Growing Pell-Mell

America is going bankrupt, in large part due to a vast and ever-growing array of federal aid programs. One of these that has expanded enormously in recent years is the federal Pell Grant Program. Started in 1972 to help poor students pay for college, Pell now extends well beyond the original intention.

The amount of money given to each individual student has stayed largely flat over the program’s four decades of existence. But the number of students in the Pell Grant Program has grown so vast that currently about 60 percent of undergraduate students in the country are receiving stipends from it. At some schools, upwards of 80 percent of students receive Pell grants; in other words, only one in five students at those schools doesn’t get one. As a result, the nation is spending billions on the program—nearly $42 billion in 2012.  Pell grants are the biggest expenditure of the Department of Education.

Much of that increase is quite recent. In the short span between 2008 and 2010, Pell grants roughly doubled, with total disbursements growing from $18 billion to $36 billion. The number of grant recipients grew from 4.1 million in 2000 to 9.6 million in 2010—when there were only 16 million undergraduates in the country. Though not technically an entitlement program, it has become a de facto entitlement—everyone who qualifies gets a grant, regardless of budgeted funding.

What are we getting for all that money? The latest Pope Center report, Pell Grants: Where Does All the Money Go?  by my colleague Jenna Ashley Robinson and me, indicates that the answer is not very much.

There are two major problems with the program: Not only has it expanded to cover more than half of all students, but almost anyone—regardless of academic background—can qualify. Recipients must meet only a minimal academic standard: obtaining a high school diploma or the equivalent. There are no minimum SAT scores or GPAs.

Consequently, many grant recipients go to college but flunk out or lose interest, often going deep into debt at the same time.

That doesn’t mean that Pell is completely ineffective. Our review of existing research on Pell grants shows that Pell grants have helped to attract more poor students into college. The problem is that they haven’t been much help in getting them to graduation.

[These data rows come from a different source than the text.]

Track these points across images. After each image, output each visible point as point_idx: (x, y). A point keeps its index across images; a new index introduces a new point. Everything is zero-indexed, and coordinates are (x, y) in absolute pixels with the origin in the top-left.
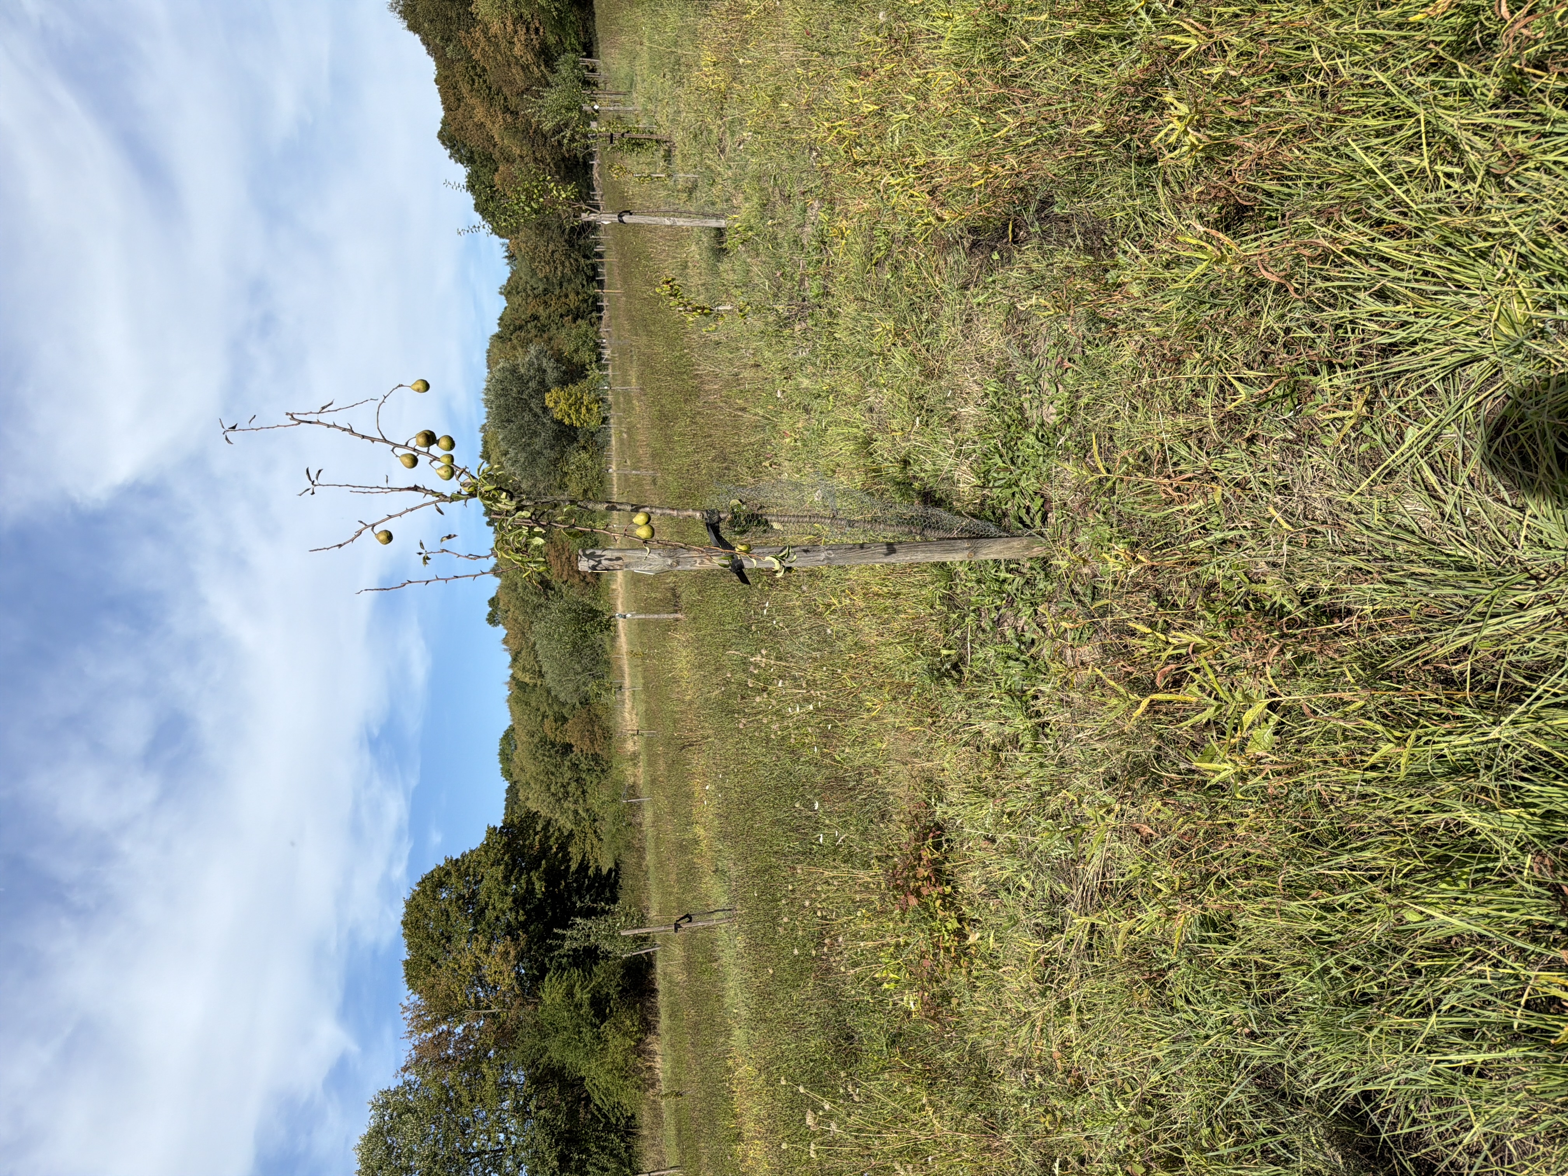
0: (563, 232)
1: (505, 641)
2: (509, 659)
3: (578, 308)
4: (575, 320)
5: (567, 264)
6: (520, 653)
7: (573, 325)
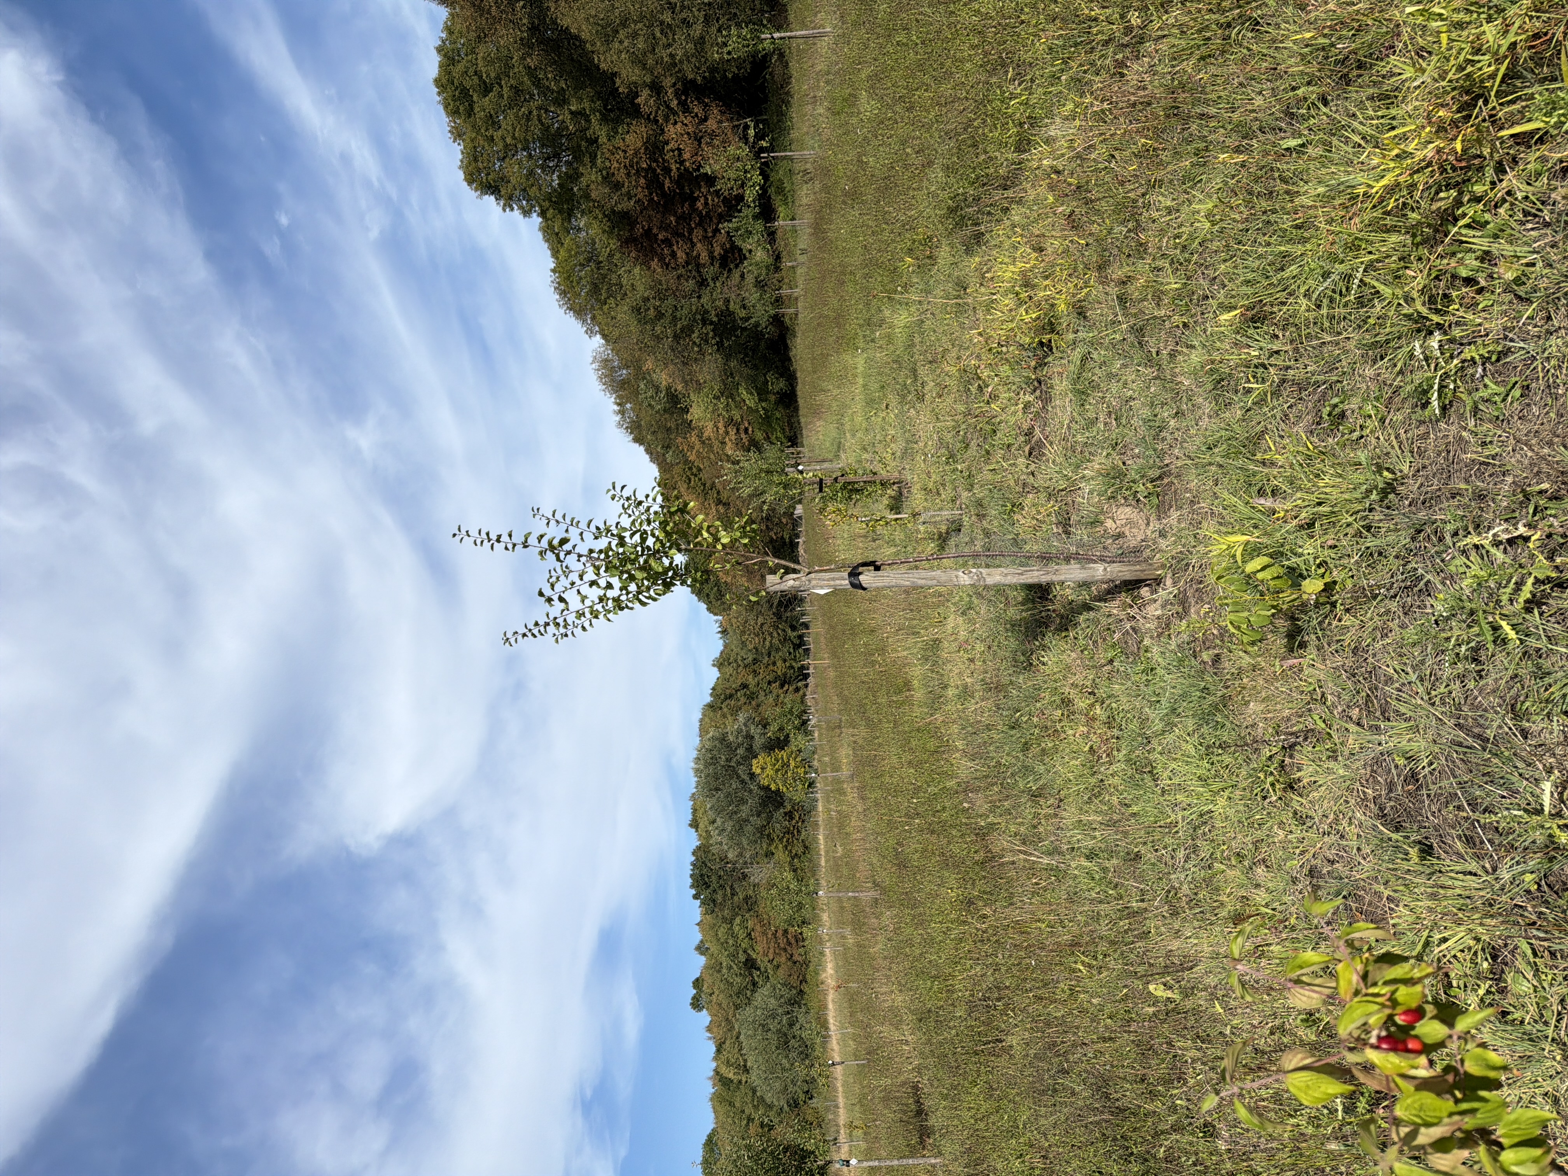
0: (771, 605)
1: (709, 1029)
2: (714, 1049)
4: (782, 686)
5: (775, 634)
6: (724, 1043)
7: (781, 691)
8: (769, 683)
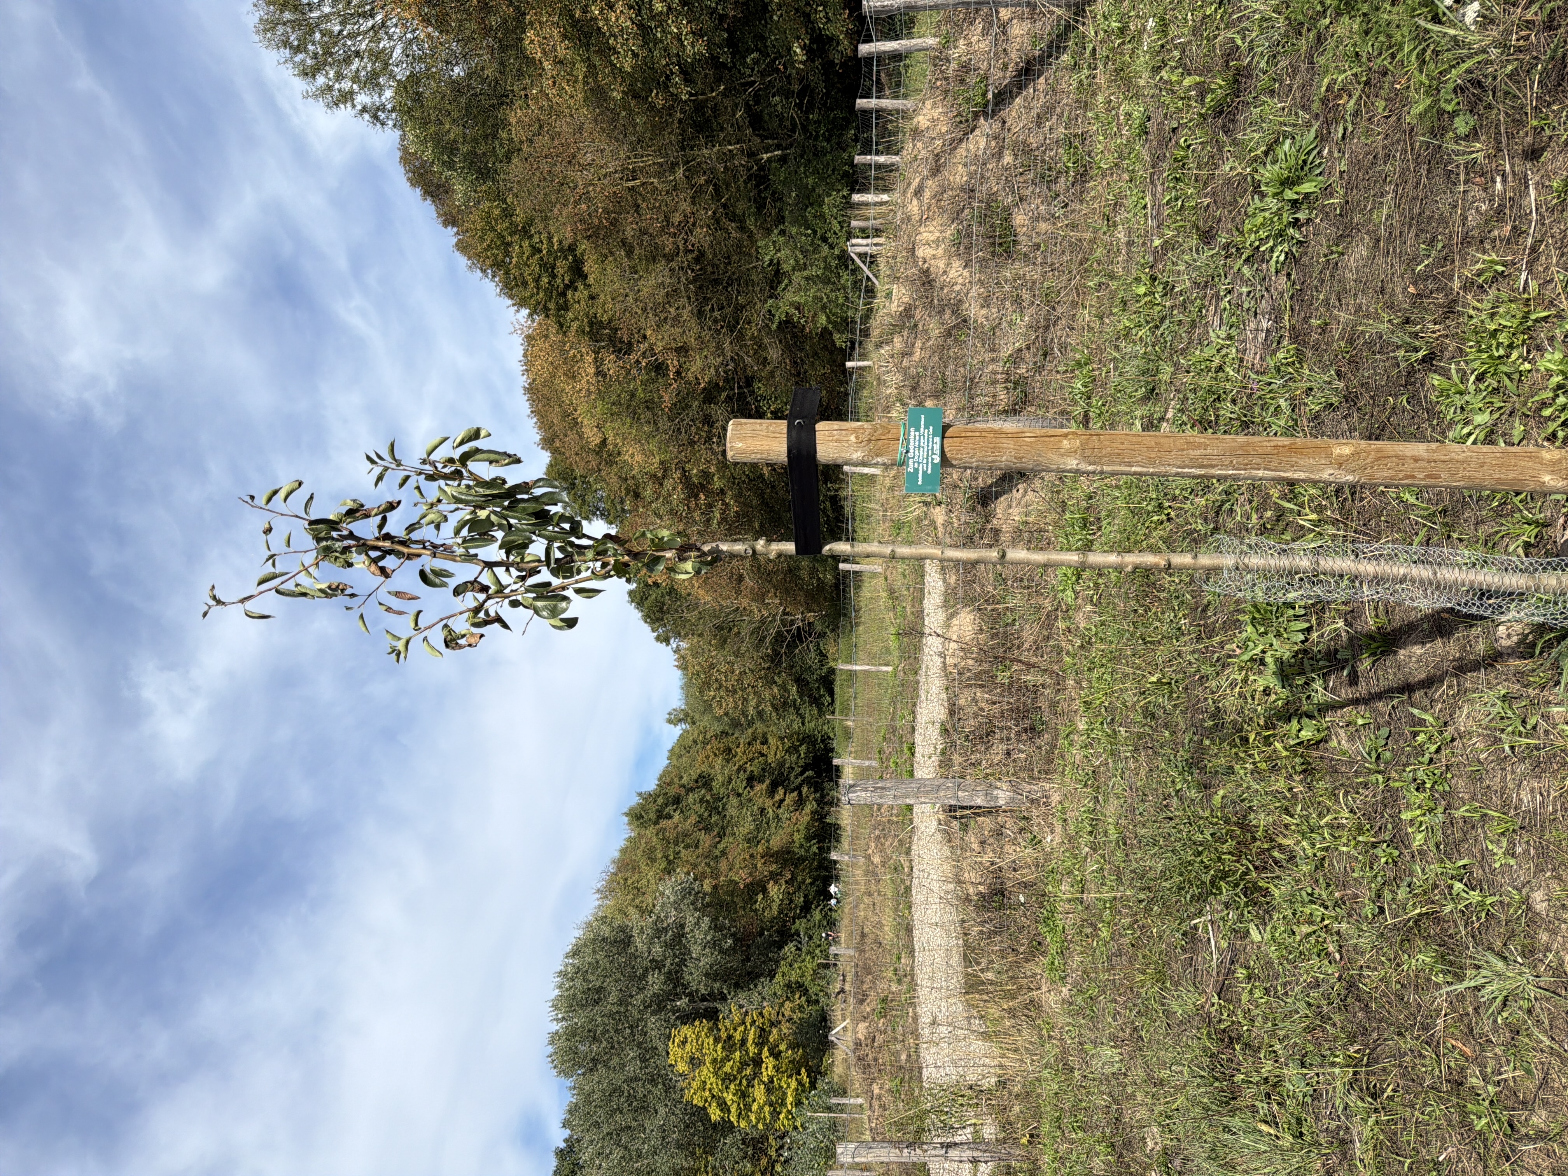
0: (762, 640)
3: (782, 764)
4: (772, 791)
5: (767, 695)
7: (769, 803)
8: (751, 780)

The federal government does not regularly publish graduation rates for Pell recipients. Thus, we don’t know precisely how well recipients do.

What we do know is that low-income students (the supposed focus of Pell grants) aren’t graduating at better rates since the program began in 1972. Since 1970, the percentage of high school graduates from the bottom income quartile going to college has increased by about 60 percent—a substantial amount. However, the percentage of those students who received a bachelor’s degree by age 24 actually decreased from 21.9 to 19.9 percent.

The legislation that founded and expanded the Pell program over time apparently assumed that providing access was the same as enabling students to graduate. But now we know that there’s a vast difference.

Moreover, although available data suggest Pell grants are more effective when targeted to genuinely low-income students, the grants are increasingly going to middle-income families. With 6 percent of Pell recipients in 2009-10 coming from a family with income over $50,000, the grant is losing its effectiveness.

Perhaps most distressing of all, a number of studies show that the Pell program is actually contributing to higher tuition, working against the initial reason for which it was set up. This phenomenon is known as the “Bennett Hypothesis,” after former secretary of education William J. Bennett. The scientific literature on the subject was recently collected and refined in a paper from the Center for College Affordability and Productivity titled “Bennett Hypothesis 2.0” by Andrew Gillen. Gillen’s thesis is that programs that target the genuinely poor usually don’t lead to higher tuition prices, but when money is given to everyone, colleges raise their tuition. They can capture more revenue without causing more students to seek an education elsewhere.

While Pell began as a program of the first variety, targeted to the poor, it is becoming one of the second type, driving up the cost of college.

The problem with Pell, then, is that it has grown out of control. To rein it back in, we must:

  • Target the grants to low-income students
  • Target the grants to well-prepared students
  • Require the federal government to regularly track the performance of Pell recipients.

With these steps, this enormous federal expenditure can begin to make sense.